1.    There is a fix profit and also a fix risk – on the binary options market both the risk and the return are known in advance, from the moment when you place a trade. This is not possible on the forex market. If you place a winning trade you have a return of 85% and if you finish out of the money, you can only lose the value of the trade or less, depending on your contract.

2.    Inutility of placing stop-losses – on the binary options market you can never lose more than the value of the contract so there is no point in using stop-losses like you would on the forex market.

3.    No need for leverage – you can make profits on the binary options market without making use of leverage because you know from the start the maximum amount of money which you can possibly lose. If you have already used stop-losses on your forex position, you can also take advantage of binary options trading and use them for hedging your position without any leverage.

4.    Hedging in one direction – the binary options market allows you to place trade in only one direction. You either trade high or low depending on the direction you think the asset price will take before the expiry time. You can hedge your position on the forex market by placing a Call or Put option on binary options in the direction opposite to the one of your forex position.

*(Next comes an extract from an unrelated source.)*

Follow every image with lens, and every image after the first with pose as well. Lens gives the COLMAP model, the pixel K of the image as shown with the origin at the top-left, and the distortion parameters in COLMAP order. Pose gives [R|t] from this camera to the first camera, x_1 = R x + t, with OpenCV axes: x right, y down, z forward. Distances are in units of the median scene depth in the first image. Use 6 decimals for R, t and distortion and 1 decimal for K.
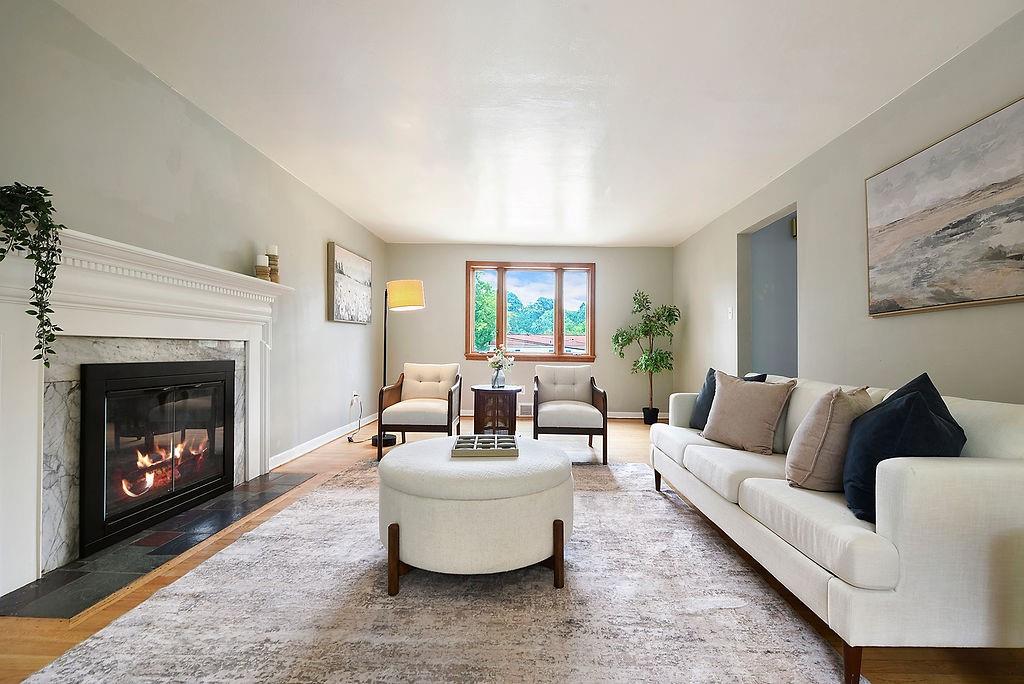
lens RADIAL K [[450.0, 0, 531.5], [0, 450.0, 363.2], [0, 0, 1]] dist [-0.001466, -0.000400]
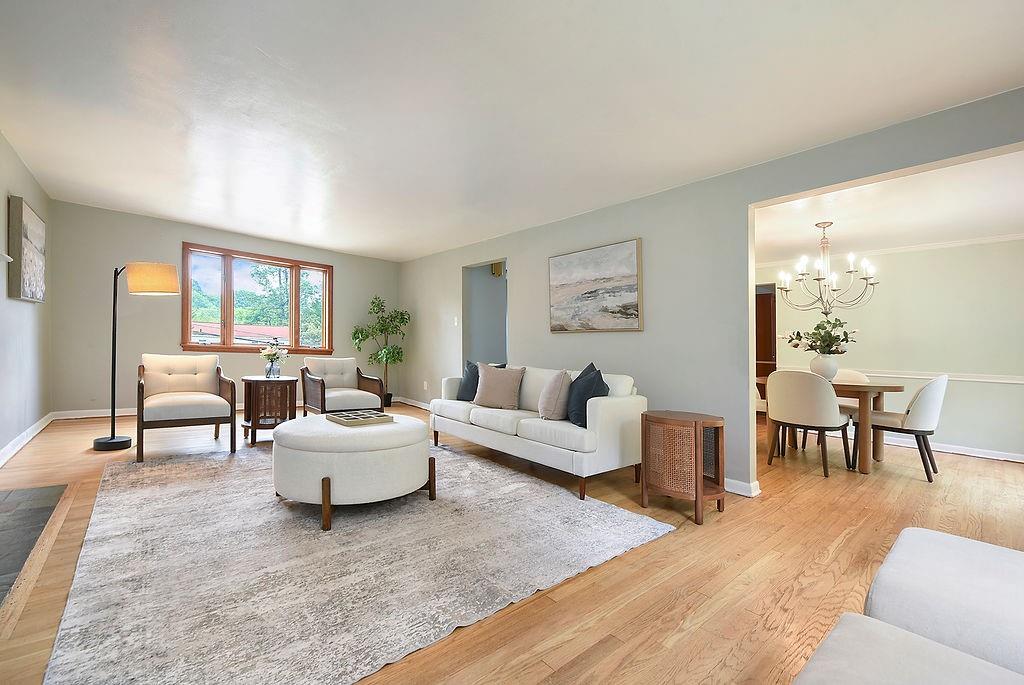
lens RADIAL K [[420.6, 0, 515.9], [0, 420.6, 351.9], [0, 0, 1]] dist [0.003147, -0.000020]
pose [[0.756404, 0.015419, 0.653923, -0.543958], [-0.009539, 0.999876, -0.012543, -0.001776], [-0.654035, 0.003250, 0.756457, -0.237577]]
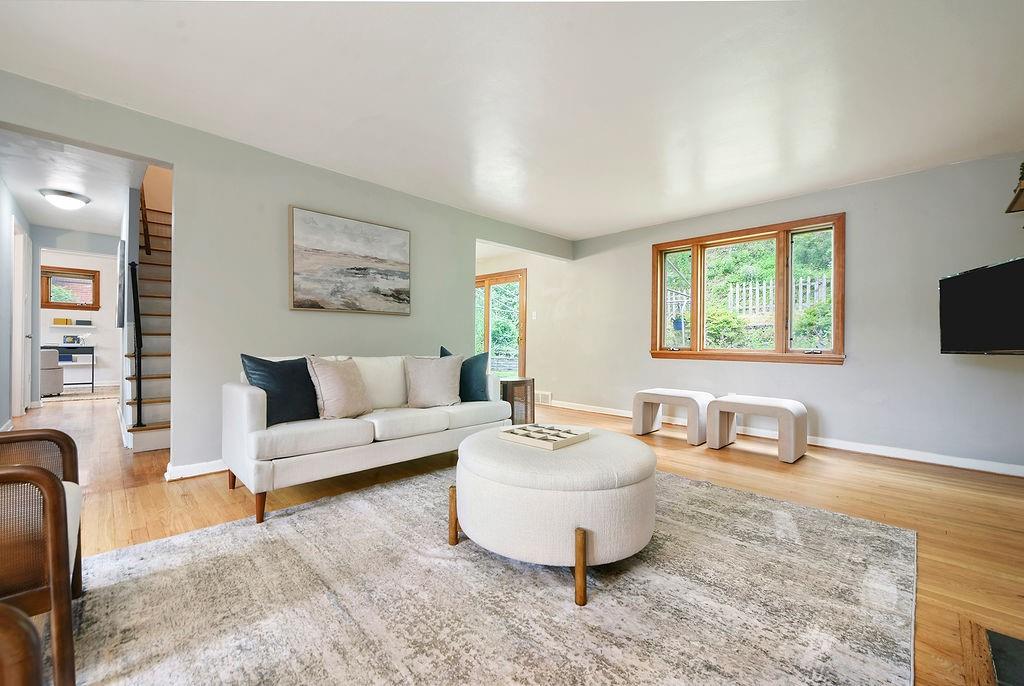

There are plenty of examples of how you can use binary options for hedging your forex position. You can look at one of them for a better understanding.

Let’s take for example a traditional forex USD/JPY position. It can either be a long or short position. You also use a stop-loss for this position. In order to hedge it, you have to trade a Call or Put binary option. This should be in the opposite direction of your forex position. This will be of help in case your forex position fails and doesn’t provide any profit. With the help of the binary options trade you can reduce your losses and still earn some profit. You can have a look at one of the online reviews on how to trade binary options if you are not familiar with this market. Its rules are pretty straightforward and easy to understand.